Oil prices have proved stubborn in the last couple of weeks, moving up and down by too little for the comfort of those who would like to see them higher in light of some strong tailwinds such as OPEC’s agreement to cut production and a major field outage in Libya.

Yet it seems the relentless increase in U.S. production is countering these tailwinds. Daily output is likely to have continued rising last week, but the actual numbers will become public at a later time, when the EIA processes production data from companies in the sector.

In gasoline, the EIA said inventories had gone up by 2.1 million barrels in the first week of December, with daily production at 10.5 million barrels, versus 9.7 million bpd a week earlier.

In distillate fuel, the authority reported a daily production rate of 5.5 million barrels and an inventory decline of 1.5 million barrels. A week earlier, refineries churned out 5.6 million bpd of distillate fuel. In total, refineries last week processed 17.4 million bpd of crude, down from a week earlier.

Analysts seem to be beginning to worry the supply cut announced by OPEC+ would not be enough to compensate projections for slowing demand growth as pressure increases on emerging economies.
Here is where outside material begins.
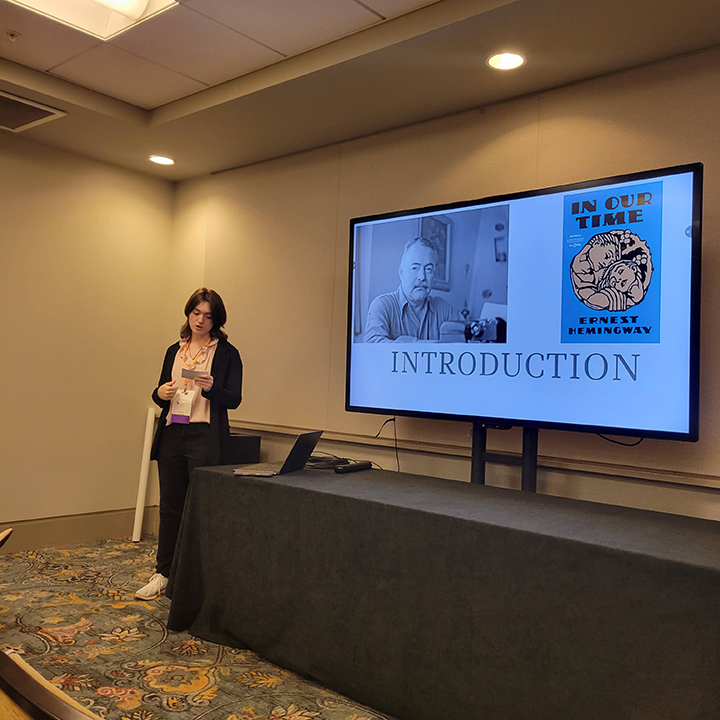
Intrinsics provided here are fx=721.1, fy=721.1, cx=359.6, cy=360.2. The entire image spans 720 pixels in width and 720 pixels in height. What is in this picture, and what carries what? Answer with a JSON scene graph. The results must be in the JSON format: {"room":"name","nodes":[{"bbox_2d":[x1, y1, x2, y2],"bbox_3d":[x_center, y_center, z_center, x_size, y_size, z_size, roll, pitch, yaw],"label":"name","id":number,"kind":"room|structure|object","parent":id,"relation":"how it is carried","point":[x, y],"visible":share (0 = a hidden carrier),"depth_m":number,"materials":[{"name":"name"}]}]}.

What’s more, Russia said it will reduce its production slowly and gradually, justifying the decision with challenging winter conditions, which means the reduction in global supply will not be felt as quickly as it would have otherwise, serving to relieve some of the worry. Acting fast on these concerns, Reuters reports, money managers have reduced their long positions on both Brent and WTI to three-year lows since the beginning of December.